Santé mère-enfant : la Côte d’Ivoire renforce la protection des mères et des nouveau-nés

La Côte d’Ivoire poursuit ses efforts pour améliorer la santé de la mère et de l’enfant à travers le renforcement des soins néonatals et de la prise en charge des complications liées à l’accouchement.
Dans le cadre de la lutte contre la mortalité néonatale, le ministère de la Santé, de l’Hygiène publique et de la Couverture maladie universelle a renforcé son dispositif des Soins Mère Kangourou (SMK).
Après l’ouverture de nouvelles unités à Bodo et Tiassalé en avril 2026, trois autres unités ont été inaugurées en juillet à Bouaké, Nimbo et Niakara. La Côte d’Ivoire dispose désormais d’un centre national de référence au CHU de Treichville et de 22 unités SMK réparties sur l’ensemble du territoire.
La méthode Kangourou repose notamment sur le contact peau à peau entre la mère et le nouveau-né, l’allaitement maternel exclusif et un accompagnement adapté. Elle permet d’améliorer les chances de survie des bébés prématurés et des nouveau-nés de faible poids.
Entre 2019 et 2025, 7 741 nourrissons ont été pris en charge, dont 7 053 survivants, soit un taux de survie de 91 %.
Une meilleure prise en charge de la fistule obstétricale
La lutte contre la fistule obstétricale constitue également un axe important de l’action sanitaire en Côte d’Ivoire.
À travers le Programme national de santé de la mère et de l’enfant (PNSME), le ministère a structuré une offre spécialisée avec sept centres fonctionnels à Man, Bouaké, Bondoukou, Korhogo, San Pedro, Gagnoa et Séguéla.
Selon les données disponibles, ces centres ont permis la prise en charge de nombreuses femmes souffrant de cette pathologie.

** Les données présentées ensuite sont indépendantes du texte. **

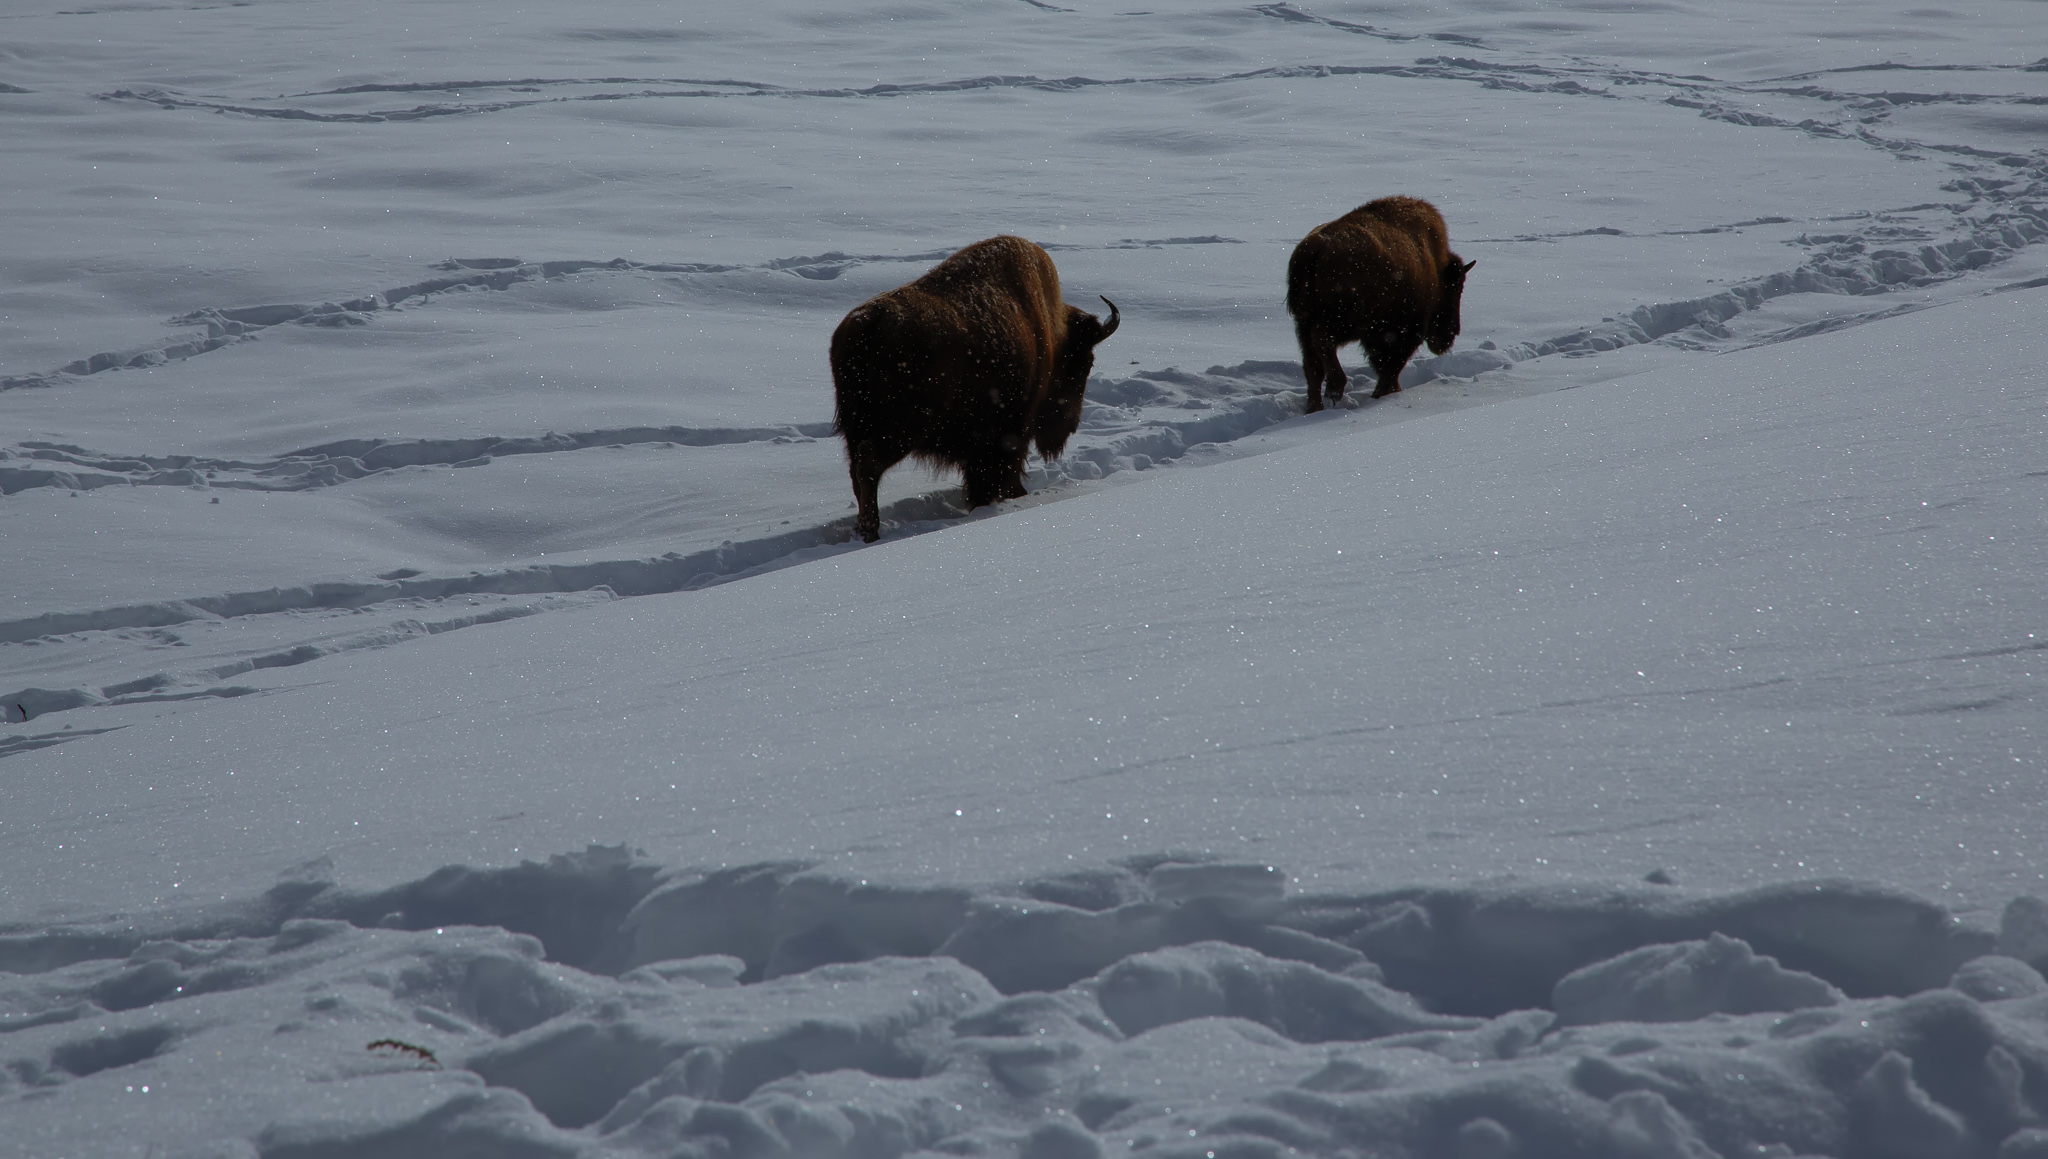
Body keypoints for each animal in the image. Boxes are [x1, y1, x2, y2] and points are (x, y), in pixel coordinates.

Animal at [827, 238, 1122, 548]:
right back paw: (871, 531)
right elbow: (1004, 468)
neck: (1051, 334)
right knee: (869, 467)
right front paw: (1013, 496)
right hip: (901, 430)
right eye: (1085, 364)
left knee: (857, 471)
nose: (1072, 425)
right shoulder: (1013, 428)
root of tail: (865, 322)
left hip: (856, 430)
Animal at [1277, 198, 1474, 413]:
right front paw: (1382, 395)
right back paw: (1335, 389)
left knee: (1312, 365)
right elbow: (1390, 368)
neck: (1434, 265)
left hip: (1304, 322)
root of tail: (1317, 246)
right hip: (1343, 323)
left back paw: (1315, 407)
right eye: (1456, 288)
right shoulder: (1403, 334)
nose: (1452, 333)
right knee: (1322, 342)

Entre 2012 et 2017, 1 984 femmes ont été prises en charge, avec un taux global de guérison de 85 %.
Par ailleurs, en 2025, plus de 4 400 femmes avaient bénéficié d’une réparation médico-chirurgicale de fistule obstétricale.
À travers le renforcement des Soins Mère Kangourou et l’amélioration de la prise en charge de la fistule obstétricale, les autorités sanitaires ivoiriennes réaffirment leur volonté d’améliorer la survie des nouveau-nés, de prévenir les complications liées à l’accouchement et de garantir aux femmes et aux enfants un meilleur accès à des soins de qualité.